Another example, if key has a size of [batch_size = 10, Tv = 9, dim = 4], num_heads a value of 6 and key_dim a value of 5, then the size of key_kernel is [dim = 4, num_heads = 6, key_dim = 5].
- query_bias = [num_heads, key_dim]
The size of query_bias depends on the num_heads parameter and the key_dim parameter of the MultiHeadAttention layer.
For example, if num_heads has a value of 8 and key_dim a value of 5, the size of query_bias is [num_heads = 8, key_dim = 5].
Another example, if num_heads has a value of 6 and key_dim a value of 4, the size of query_bias is [num_heads = = 6, key_dim = 4].
- query_kernel = [query[2], num_heads, key_dim]
The size of query_kernel depends on the query input size, the num_heads parameter and the key_dim parameter of the MultiHeadAttention layer.

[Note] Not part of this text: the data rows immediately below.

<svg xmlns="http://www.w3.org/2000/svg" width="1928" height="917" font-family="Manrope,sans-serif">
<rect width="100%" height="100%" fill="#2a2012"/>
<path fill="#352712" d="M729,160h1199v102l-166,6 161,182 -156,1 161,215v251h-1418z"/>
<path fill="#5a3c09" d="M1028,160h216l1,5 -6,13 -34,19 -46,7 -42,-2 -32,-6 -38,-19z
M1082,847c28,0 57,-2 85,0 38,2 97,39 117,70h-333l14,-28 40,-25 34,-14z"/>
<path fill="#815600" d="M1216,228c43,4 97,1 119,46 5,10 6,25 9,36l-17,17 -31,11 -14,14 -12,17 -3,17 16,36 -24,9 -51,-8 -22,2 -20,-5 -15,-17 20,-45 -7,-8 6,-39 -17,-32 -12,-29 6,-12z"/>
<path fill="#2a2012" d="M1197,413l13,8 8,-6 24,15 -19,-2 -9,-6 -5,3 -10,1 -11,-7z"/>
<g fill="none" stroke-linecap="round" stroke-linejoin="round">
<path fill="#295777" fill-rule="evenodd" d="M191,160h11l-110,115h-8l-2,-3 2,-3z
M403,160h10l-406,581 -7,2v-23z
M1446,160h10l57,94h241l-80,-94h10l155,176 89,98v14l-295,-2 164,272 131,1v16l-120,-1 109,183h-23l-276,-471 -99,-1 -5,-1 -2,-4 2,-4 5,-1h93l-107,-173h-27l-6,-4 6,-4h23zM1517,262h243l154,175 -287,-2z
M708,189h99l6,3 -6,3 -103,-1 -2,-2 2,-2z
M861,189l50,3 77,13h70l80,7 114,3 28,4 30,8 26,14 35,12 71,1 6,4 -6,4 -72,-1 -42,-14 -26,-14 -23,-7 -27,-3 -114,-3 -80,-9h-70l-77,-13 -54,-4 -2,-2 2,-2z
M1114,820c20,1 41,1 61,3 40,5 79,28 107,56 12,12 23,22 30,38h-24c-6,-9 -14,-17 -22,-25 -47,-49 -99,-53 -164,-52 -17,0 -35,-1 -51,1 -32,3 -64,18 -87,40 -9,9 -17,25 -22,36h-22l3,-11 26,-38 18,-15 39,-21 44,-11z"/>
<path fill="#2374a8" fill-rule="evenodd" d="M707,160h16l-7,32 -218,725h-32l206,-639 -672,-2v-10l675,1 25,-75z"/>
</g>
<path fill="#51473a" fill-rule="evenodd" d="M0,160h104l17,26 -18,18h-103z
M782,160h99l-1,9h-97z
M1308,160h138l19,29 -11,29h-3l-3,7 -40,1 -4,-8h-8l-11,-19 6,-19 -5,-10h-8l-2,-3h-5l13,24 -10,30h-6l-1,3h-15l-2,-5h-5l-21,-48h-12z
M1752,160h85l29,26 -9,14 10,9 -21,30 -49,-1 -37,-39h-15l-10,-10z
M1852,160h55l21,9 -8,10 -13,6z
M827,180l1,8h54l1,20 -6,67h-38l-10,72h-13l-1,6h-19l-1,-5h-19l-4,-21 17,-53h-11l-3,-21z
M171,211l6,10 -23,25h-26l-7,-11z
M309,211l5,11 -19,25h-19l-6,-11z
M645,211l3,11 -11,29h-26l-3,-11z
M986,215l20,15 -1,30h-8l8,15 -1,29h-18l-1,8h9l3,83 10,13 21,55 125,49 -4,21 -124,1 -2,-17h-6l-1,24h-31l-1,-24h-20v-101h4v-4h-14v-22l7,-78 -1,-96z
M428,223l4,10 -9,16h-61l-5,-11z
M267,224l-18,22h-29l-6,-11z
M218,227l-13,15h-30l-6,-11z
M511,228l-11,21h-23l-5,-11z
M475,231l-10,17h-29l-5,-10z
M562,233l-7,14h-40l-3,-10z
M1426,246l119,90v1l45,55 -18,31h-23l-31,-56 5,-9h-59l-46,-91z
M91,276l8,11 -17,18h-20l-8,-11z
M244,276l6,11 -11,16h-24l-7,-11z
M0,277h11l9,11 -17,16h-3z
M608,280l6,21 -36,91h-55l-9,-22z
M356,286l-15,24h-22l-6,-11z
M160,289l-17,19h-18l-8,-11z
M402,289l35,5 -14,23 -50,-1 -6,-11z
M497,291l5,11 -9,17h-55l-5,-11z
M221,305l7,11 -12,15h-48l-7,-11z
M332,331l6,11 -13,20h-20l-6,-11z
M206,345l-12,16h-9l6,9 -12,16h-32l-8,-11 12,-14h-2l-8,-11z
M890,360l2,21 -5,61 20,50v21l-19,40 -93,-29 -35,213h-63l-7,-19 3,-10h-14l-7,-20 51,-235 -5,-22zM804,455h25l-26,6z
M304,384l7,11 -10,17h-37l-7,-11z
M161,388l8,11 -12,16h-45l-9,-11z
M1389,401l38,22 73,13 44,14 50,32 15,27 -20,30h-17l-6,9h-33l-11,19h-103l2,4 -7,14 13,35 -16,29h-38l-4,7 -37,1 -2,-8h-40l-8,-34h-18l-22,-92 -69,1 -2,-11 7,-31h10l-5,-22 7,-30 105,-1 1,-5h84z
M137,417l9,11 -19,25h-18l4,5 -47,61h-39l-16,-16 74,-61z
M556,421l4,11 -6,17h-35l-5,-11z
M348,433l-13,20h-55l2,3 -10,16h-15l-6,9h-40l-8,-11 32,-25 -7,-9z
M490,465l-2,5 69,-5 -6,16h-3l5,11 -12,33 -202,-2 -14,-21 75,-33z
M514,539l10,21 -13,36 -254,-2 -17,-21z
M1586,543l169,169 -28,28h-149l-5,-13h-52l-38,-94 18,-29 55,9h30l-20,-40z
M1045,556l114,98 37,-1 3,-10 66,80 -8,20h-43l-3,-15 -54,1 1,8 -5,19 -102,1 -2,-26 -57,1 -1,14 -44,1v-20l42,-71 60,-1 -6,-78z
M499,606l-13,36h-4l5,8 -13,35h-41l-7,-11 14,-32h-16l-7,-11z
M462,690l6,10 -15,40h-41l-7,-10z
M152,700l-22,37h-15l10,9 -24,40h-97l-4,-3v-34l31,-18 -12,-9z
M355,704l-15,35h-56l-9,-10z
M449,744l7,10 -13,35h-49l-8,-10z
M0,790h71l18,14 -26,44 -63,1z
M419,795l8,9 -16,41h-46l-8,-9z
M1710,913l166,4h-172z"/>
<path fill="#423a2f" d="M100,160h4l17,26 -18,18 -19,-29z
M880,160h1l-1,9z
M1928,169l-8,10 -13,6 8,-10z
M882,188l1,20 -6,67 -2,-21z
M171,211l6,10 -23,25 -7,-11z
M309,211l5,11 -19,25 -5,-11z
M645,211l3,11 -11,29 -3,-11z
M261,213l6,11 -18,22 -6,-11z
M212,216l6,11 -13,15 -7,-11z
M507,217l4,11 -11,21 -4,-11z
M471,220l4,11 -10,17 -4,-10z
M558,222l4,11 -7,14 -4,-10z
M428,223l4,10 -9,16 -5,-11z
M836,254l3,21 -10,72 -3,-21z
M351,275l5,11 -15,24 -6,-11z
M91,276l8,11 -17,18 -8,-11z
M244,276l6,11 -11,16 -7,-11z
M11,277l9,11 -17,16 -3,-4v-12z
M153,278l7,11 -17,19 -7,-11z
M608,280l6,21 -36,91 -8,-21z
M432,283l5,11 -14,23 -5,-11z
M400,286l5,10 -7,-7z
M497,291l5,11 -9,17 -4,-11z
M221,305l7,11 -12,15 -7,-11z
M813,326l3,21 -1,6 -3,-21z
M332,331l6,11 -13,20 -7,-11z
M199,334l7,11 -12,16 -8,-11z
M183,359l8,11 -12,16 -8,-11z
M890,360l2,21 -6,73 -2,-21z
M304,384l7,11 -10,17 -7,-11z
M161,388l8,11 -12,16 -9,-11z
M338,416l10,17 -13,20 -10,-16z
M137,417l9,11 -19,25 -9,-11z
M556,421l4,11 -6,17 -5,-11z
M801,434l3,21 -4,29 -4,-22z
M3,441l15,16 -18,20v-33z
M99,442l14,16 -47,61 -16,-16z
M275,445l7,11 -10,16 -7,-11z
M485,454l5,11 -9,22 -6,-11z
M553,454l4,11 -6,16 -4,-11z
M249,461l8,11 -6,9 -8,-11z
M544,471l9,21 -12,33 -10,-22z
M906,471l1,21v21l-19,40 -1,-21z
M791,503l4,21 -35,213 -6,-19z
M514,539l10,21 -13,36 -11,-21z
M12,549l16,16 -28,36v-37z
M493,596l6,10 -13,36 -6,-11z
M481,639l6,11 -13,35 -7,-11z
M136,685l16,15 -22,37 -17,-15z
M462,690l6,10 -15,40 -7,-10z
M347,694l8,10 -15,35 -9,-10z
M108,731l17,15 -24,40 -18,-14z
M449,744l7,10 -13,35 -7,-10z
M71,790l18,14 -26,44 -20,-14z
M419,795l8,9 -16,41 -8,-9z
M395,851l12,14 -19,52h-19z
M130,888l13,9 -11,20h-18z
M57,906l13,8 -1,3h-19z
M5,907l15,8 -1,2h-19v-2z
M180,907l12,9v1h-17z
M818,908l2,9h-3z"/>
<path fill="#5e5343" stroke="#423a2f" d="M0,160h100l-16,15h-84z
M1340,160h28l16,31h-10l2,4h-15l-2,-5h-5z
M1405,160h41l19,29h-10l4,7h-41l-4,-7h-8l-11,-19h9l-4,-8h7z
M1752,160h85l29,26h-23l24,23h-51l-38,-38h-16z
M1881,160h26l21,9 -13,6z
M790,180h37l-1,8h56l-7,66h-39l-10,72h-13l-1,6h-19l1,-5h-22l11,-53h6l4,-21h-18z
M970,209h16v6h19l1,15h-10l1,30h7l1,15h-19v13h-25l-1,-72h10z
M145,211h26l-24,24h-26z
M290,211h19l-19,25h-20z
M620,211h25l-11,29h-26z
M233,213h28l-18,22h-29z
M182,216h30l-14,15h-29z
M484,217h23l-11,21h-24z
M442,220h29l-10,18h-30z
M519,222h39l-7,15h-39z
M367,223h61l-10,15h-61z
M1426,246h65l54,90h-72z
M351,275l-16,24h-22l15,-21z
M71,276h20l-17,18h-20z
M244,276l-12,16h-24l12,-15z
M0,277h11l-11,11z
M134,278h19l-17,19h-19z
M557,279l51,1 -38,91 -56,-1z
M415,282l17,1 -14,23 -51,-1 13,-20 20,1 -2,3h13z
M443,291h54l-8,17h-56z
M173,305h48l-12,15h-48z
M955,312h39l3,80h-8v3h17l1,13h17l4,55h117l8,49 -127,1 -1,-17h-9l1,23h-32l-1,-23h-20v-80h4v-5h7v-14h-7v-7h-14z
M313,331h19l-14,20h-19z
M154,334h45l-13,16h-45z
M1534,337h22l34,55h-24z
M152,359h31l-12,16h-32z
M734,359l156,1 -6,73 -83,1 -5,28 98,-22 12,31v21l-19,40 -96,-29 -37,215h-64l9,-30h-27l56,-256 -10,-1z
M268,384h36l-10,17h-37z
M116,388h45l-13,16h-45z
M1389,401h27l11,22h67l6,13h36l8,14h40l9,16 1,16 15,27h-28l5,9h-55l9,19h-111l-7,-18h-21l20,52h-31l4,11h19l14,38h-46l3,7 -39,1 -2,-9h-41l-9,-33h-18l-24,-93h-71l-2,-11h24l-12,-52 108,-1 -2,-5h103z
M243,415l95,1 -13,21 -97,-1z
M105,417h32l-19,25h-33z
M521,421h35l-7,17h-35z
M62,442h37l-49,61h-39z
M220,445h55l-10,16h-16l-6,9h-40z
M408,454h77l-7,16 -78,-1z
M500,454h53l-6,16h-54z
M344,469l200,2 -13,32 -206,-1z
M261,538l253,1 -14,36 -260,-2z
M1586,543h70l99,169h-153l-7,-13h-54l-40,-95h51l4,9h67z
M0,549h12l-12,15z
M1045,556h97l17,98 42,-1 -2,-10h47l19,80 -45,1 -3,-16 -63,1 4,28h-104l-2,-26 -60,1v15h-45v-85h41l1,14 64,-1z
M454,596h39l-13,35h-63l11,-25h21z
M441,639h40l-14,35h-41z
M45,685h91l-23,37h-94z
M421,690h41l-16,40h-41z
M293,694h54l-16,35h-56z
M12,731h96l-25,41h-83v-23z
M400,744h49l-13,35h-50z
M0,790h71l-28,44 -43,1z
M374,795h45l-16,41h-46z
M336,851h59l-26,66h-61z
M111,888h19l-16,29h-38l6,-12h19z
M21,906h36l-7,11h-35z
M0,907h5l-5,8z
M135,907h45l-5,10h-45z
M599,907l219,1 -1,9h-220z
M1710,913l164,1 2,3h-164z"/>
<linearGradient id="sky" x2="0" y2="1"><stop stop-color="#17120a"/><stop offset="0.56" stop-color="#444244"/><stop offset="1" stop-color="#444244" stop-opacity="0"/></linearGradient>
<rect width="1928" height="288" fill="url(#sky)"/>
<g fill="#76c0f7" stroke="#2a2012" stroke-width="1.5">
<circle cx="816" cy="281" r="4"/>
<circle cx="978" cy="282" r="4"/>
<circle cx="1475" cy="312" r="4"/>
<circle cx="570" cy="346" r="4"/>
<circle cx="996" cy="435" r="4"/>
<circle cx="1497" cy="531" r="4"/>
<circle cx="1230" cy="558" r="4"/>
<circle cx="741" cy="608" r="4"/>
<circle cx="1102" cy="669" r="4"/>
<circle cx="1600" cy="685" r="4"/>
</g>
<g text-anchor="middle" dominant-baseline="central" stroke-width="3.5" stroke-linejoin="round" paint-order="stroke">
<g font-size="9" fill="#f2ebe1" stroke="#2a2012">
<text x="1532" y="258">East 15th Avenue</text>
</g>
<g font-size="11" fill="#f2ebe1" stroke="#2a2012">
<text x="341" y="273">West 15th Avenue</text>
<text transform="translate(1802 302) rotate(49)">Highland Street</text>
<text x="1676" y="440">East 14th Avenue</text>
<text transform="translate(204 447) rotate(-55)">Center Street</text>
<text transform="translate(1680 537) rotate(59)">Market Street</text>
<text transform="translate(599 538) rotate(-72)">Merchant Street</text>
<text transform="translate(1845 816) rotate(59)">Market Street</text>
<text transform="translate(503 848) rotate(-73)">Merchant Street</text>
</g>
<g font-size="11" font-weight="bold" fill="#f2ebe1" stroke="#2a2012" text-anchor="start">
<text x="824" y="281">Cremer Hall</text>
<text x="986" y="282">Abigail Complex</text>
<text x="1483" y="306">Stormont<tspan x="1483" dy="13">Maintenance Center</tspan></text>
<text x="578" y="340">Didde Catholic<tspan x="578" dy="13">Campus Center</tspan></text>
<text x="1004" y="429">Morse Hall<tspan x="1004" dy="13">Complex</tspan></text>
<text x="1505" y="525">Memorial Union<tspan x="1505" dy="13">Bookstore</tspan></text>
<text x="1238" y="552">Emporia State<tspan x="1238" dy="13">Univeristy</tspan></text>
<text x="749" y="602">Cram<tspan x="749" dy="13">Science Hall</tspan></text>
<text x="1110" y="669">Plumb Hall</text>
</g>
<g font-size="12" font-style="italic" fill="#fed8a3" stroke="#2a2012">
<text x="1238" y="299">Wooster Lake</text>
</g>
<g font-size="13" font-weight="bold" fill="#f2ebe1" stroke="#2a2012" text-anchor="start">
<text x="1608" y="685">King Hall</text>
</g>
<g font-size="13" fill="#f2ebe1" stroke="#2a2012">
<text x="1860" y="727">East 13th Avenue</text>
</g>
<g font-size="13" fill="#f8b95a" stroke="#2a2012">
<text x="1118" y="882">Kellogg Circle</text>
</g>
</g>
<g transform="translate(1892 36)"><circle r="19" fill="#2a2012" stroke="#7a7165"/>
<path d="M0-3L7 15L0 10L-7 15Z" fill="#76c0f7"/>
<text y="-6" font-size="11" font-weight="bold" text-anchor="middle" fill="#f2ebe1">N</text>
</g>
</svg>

For the query input size, it will take the value at index 2.
For example, if query has a size of [batch_size = 5, Tq = 3, dim = 2], num_heads a value of 8 and key_dim a value of 5, then the size of query_kernel is [dim = 2, num_heads = 8, key_dim = 5].
Another example, if query has a size of [batch_size = 10, Tq = 9, dim = 4], num_heads a value of 6 and key_dim a value of 5, then the size of query_kernel is [dim = 4, num_heads = 6, key_dim = 5].